Given problem:
Rewrite all of the material below, substituting "picture" for every "image" and leaving everything else unchanged. Omit the pictures.

Record set:
>> BEGIN
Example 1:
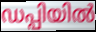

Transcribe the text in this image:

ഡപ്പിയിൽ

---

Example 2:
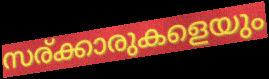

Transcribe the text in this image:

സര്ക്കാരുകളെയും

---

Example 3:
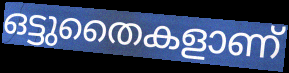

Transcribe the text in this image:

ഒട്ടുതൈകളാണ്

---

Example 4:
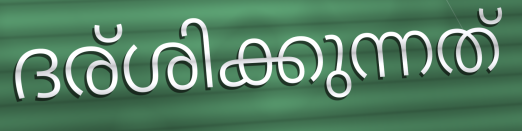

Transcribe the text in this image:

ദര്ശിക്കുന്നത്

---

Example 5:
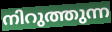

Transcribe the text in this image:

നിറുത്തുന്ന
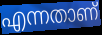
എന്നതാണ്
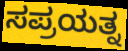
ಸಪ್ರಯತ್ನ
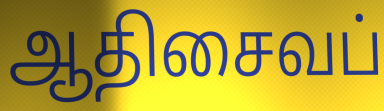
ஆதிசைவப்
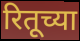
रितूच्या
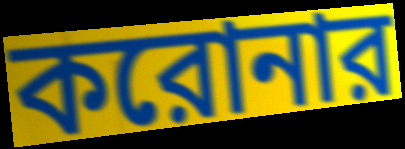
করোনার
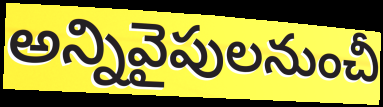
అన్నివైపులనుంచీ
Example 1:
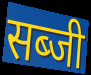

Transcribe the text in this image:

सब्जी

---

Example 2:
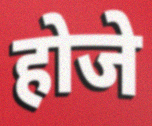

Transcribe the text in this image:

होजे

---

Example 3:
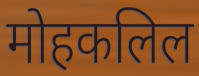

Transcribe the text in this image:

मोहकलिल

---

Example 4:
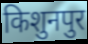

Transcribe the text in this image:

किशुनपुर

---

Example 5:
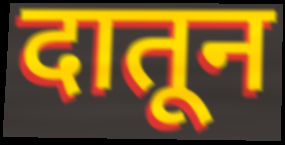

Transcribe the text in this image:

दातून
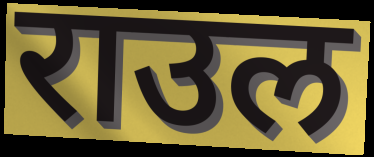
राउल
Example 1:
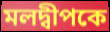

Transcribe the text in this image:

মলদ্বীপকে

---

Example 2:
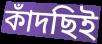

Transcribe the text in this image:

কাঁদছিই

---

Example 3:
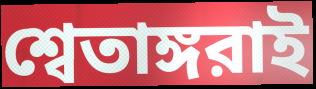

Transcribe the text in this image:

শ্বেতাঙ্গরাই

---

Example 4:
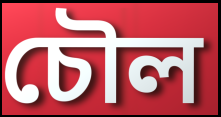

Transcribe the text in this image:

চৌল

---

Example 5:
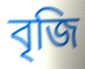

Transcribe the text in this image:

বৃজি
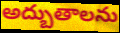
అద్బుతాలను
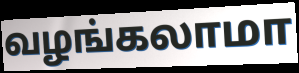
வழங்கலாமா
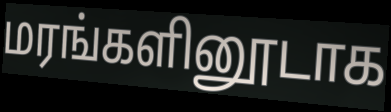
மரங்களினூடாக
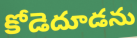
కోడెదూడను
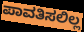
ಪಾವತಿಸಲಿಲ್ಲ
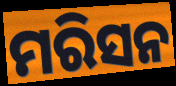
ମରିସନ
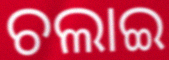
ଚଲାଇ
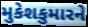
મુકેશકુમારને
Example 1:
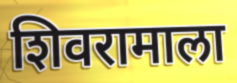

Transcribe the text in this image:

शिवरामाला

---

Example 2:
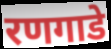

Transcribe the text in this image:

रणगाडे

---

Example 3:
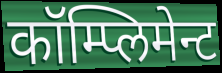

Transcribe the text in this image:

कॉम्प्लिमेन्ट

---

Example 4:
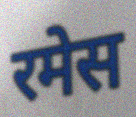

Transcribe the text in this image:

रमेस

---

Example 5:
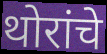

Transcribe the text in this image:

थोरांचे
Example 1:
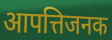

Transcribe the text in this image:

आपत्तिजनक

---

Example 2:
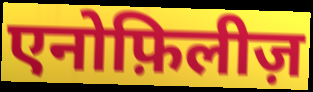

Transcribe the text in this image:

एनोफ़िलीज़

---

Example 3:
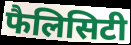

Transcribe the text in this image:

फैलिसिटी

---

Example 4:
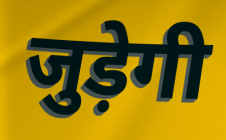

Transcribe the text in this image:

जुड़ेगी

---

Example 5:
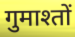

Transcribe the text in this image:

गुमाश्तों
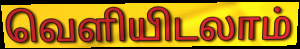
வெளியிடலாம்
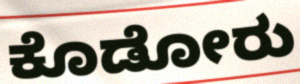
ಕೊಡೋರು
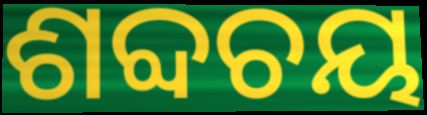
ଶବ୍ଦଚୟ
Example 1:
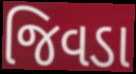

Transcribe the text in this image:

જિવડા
>> END
Full response:
Example 1:

Transcribe the text in this picture:

ഡപ്പിയിൽ

---

Example 2:

Transcribe the text in this picture:

സര്ക്കാരുകളെയും

---

Example 3:

Transcribe the text in this picture:

ഒട്ടുതൈകളാണ്

---

Example 4:

Transcribe the text in this picture:

ദര്ശിക്കുന്നത്

---

Example 5:

Transcribe the text in this picture:

നിറുത്തുന്ന
എന്നതാണ്
ಸಪ್ರಯತ್ನ
ஆதிசைவப்
रितूच्या
করোনার
అన్నివైపులనుంచీ
Example 1:

Transcribe the text in this picture:

सब्जी

---

Example 2:

Transcribe the text in this picture:

होजे

---

Example 3:

Transcribe the text in this picture:

मोहकलिल

---

Example 4:

Transcribe the text in this picture:

किशुनपुर

---

Example 5:

Transcribe the text in this picture:

दातून
राउल
Example 1:

Transcribe the text in this picture:

মলদ্বীপকে

---

Example 2:

Transcribe the text in this picture:

কাঁদছিই

---

Example 3:

Transcribe the text in this picture:

শ্বেতাঙ্গরাই

---

Example 4:

Transcribe the text in this picture:

চৌল

---

Example 5:

Transcribe the text in this picture:

বৃজি
అద్బుతాలను
வழங்கலாமா
மரங்களினூடாக
కోడెదూడను
ಪಾವತಿಸಲಿಲ್ಲ
ମରିସନ
ଚଲାଇ
મુકેશકુમારને
Example 1:

Transcribe the text in this picture:

शिवरामाला

---

Example 2:

Transcribe the text in this picture:

रणगाडे

---

Example 3:

Transcribe the text in this picture:

कॉम्प्लिमेन्ट

---

Example 4:

Transcribe the text in this picture:

रमेस

---

Example 5:

Transcribe the text in this picture:

थोरांचे
Example 1:

Transcribe the text in this picture:

आपत्तिजनक

---

Example 2:

Transcribe the text in this picture:

एनोफ़िलीज़

---

Example 3:

Transcribe the text in this picture:

फैलिसिटी

---

Example 4:

Transcribe the text in this picture:

जुड़ेगी

---

Example 5:

Transcribe the text in this picture:

गुमाश्तों
வெளியிடலாம்
ಕೊಡೋರು
ଶବ୍ଦଚୟ
Example 1:

Transcribe the text in this picture:

જિવડા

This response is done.